Can you change who you are?
At first thought, my instinct is to say, “yes.” One part will, two parts determination and mix thoroughly.
Over nine years ago, I moved to the United States. I remember the day I got accepted to Carnegie Mellon University as if it happened this morning. The telegram, the flowers and the tears. I’d wanted to come to America since my early teens and getting into CMU had been a long and strenuous journey.
I remember thinking that this was my one chance to change. To start over. No one knew me in the US, no one had grown up with the geeky Karen who wore glasses as thick as a coke-bottle bottom. No one knew my weaknesses, no one could use my past to make fun of me. It was the perfect opportunity to have a personal makeover. I was determined to change myself.
Week one came and I was cool. I made some new friends, I laughed at the right times, I wore the right things and I didn’t say anything too embarrassing. I don’t mean to imply that I was at the center of the in-crowd or anything, but I did manage not to screw up anything major. So it was possible to change oneself, after all.
Not exactly.
It took a few weeks or so, but eventually I made my way back to the original Karen. The one with the same set of flaws, the collection of not-so-cute quirks and the same baggage. The new Karen was just a role, and one can only act for so long. The new skin we create becomes uncomfortable. It’s too tight or too loose. It just doesn’t feel right.

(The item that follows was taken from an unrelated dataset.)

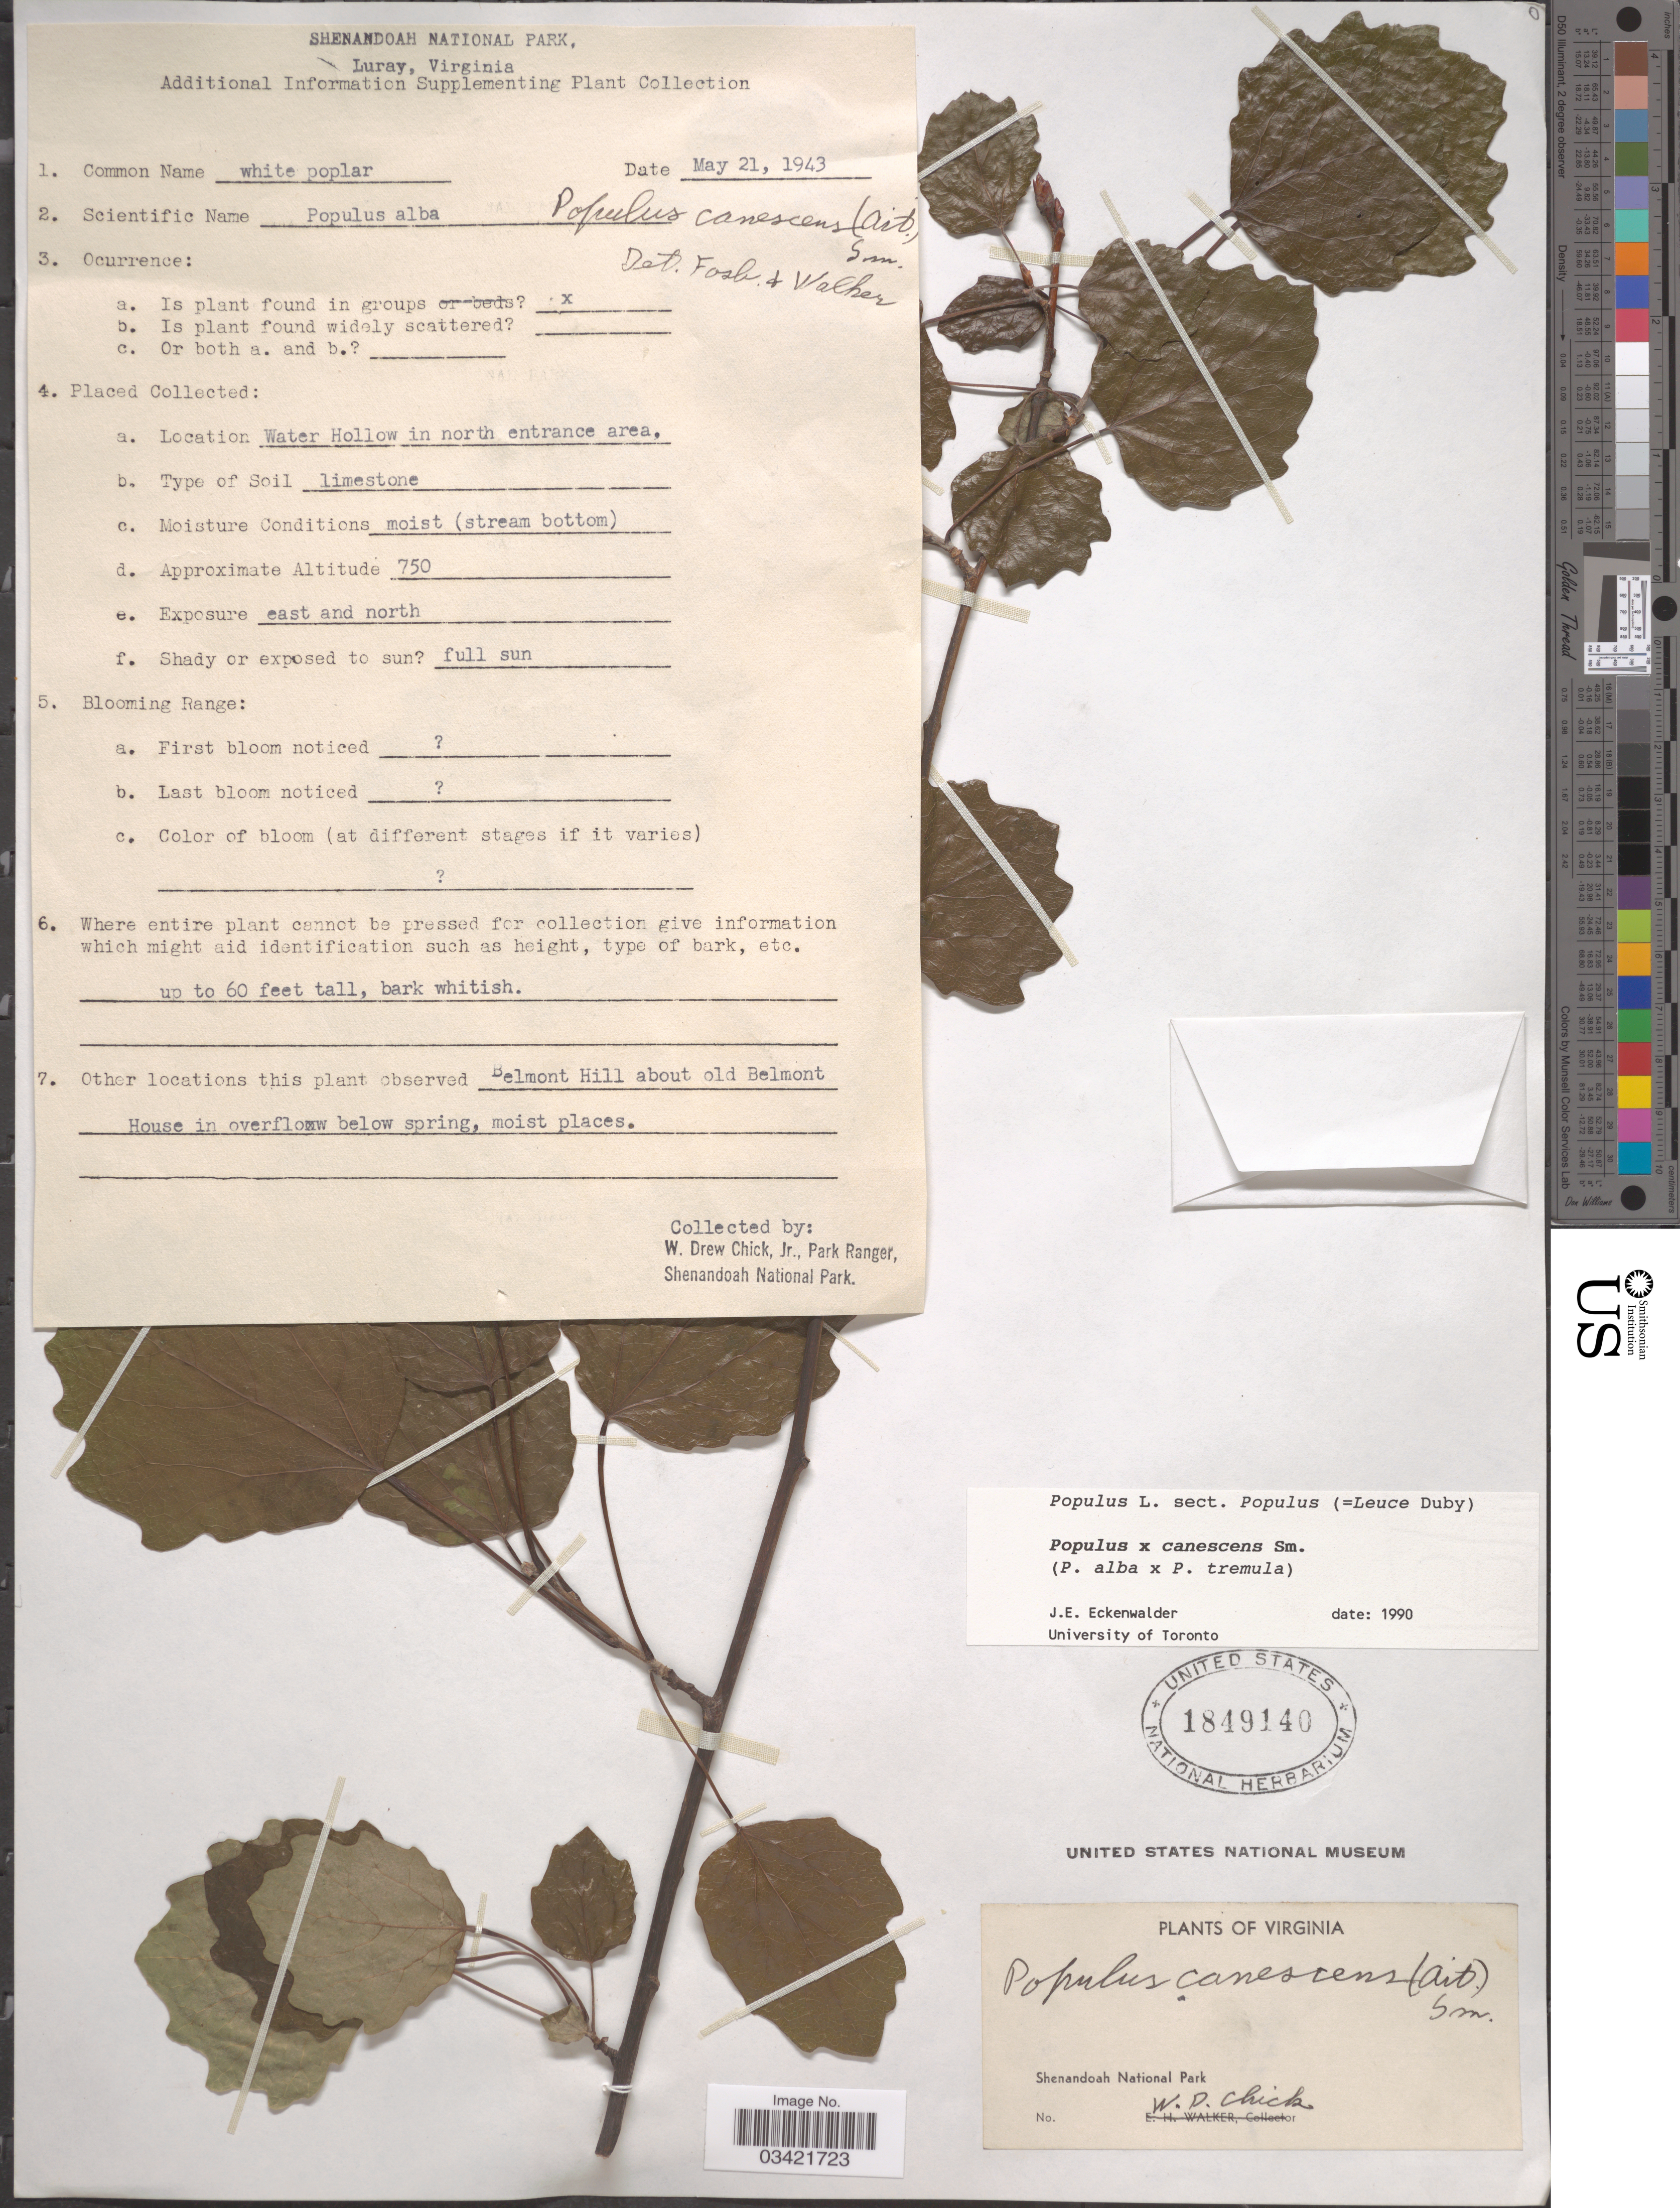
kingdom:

Over the years, I’ve had a few opportunities to start over. The move to Pittsburgh, a new boyfriend, and then another, a move to New York City and a new job. Each presented me with the same titillating need to create a new Karen and every single time, I crawled right back into the familiar one.
So is it impossible to change oneself?
I think that when we make a conscious effort, it’s extremely difficult to change who we are. And yet, I also think that we change continuously. Each day of our lives small things happen. These tiny, insignificant bits change us in miniscule ways. Sometimes huge things occur and our personality takes leaps. But often times, these are not premeditated. So much so that even we might not notice that we changed until the right opportunity presents itself. Not only is it possible to change oneself, but we are continuously in the process of changing ourselves.
The trick is not to force it. To let nature take its own course. To recognize that the very first step to changing oneself is accepting oneself.
Previously? ‘Tis the Season .
You’re right… we *can’t* force it. It just happens. Because it takes so much more than just the desire to change to actually make it happen. And yet, something profoud *can* make people ‘evolve’ and ‘mature’ and ‘develop.’ They haven’t changed, they’re still the same person, but hopefully, even if it is by a small delta… a better person.
Fascinating post. I don’t think you can change who you are if you are relatively happy with who you are or large factions of who you have become. I made a huge change in my life and left all of my friends in Minneapolis to start over in Boston (though am currently on hiatus in Milwaukee for a few months first to overdose on family) and my original thoughts were to perhaps redo myself and just completely make me over.
However, in retrospect, and with further thought on the matter, I’ve realized I don’t want to change who I am at all. I like me. I make people laugh. I am polite to most everybody and blah blah blah good me stuff here. There are facets of myself I hope to embellish, like sociability and perhaps a bit of an overhaul of my love life, but those aren’t facets of my personality or being, so I think they’ll be relatively easy to change. They were once upon a time back in high school when I decided I wanted to make more friends so I just started saying hi to everyone in my classes. But the crap that comes with the good in me, that’s here to stay, and unless I reinvent a whole new persona, well, I might as well change my name at the same time, because otherwise the transformation would be very difficult to maintain.